本文抜粋
____________________

ドクベニタケ 毒
写真と文章/新井文彦

森でよく見かけるきのこベスト10、
なるものが、もしもあるとするなら、
間違いなく上位に入るであろう、ドクベニタケ。
夏から秋にかけての、けっこう長い期間、
広葉樹の森であろうが、針葉樹の森であろうが、
とにかく、いたる場所でお目にかかれるきのこです。

緑の森に、赤い笠、白い柄、ときたら、
これはまさに、クリスマスカラー(笑)。
そのうえ、いかにも、きのこきのこしたシェイプ。
視覚的、被写体的に、文句のつけようがありません!
世の中には、食べられるきのこ、
しかも、おいしいきのこにしか、
価値を見出さない方もいらっしゃると思いますが、
いざ、森へ出かければ、こんなにきれいなきのこを、
けっこう頻繁に見ることができるんです。
わくわくしませんか?

もちろん、きのこ狩りも楽しいっすけど、
きのこ観察もなかなかですぜ、旦那、そして、姐さん。

その名も、ドクベニタケ、と、
名前に「毒」がついているくらいですから、
毒を持っていない方が不自然(笑)。
名実ともに、立派な、毒きのこです。

ただし、ドクツルタケのように、
1本食べたらほぼ確実に死んでしまう、
というような猛毒を持っているわけではありません。
誤食したら、一般的には、腹痛や下痢で苦しむことに。
それと、生食は、非常に危険です。
生で食べると毒素がより有効に働くらしく、
欧米では死者も出ているのだとか。

____________________

提供データ

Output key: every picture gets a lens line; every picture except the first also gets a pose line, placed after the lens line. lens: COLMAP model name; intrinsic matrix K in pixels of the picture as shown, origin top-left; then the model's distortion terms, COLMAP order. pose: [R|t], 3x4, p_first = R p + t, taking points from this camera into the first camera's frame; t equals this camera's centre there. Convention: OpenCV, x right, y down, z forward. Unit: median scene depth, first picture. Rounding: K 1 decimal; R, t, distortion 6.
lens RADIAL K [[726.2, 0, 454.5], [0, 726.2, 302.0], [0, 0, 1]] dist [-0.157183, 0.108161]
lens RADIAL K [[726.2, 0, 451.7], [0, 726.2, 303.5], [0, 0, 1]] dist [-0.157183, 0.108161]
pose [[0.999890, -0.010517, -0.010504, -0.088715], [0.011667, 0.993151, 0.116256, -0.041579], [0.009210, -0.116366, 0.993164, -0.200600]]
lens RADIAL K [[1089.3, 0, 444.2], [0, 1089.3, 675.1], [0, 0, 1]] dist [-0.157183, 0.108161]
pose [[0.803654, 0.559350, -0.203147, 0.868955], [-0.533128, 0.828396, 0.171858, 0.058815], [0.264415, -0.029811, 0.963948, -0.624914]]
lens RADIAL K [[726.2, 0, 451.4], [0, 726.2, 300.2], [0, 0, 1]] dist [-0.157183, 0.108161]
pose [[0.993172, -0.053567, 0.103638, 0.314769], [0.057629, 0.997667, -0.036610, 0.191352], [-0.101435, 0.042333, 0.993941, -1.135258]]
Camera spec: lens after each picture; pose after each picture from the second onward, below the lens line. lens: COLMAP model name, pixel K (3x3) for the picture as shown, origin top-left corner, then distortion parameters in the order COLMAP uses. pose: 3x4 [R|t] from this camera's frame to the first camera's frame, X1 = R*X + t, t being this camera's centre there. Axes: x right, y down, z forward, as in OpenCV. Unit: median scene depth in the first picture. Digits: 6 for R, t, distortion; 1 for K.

____________________

課題の内容
ドクベニタケの文章のうち、「緑の森に、赤い笠、白い柄、ときたら、」で始まり「けっこう頻繁に見ることができるんです。」で終わる部分を、「クリスマスカラー」を「紅白カラー」に置き換えて書き直してください。 エントリは、ドクベニタケの文章とは別の独立した資料です。

完成した解答
緑の森に、赤い笠、白い柄、ときたら、
これはまさに、紅白カラー(笑)。
そのうえ、いかにも、きのこきのこしたシェイプ。
視覚的、被写体的に、文句のつけようがありません!
世の中には、食べられるきのこ、
しかも、おいしいきのこにしか、
価値を見出さない方もいらっしゃると思いますが、
いざ、森へ出かければ、こんなにきれいなきのこを、
けっこう頻繁に見ることができるんです。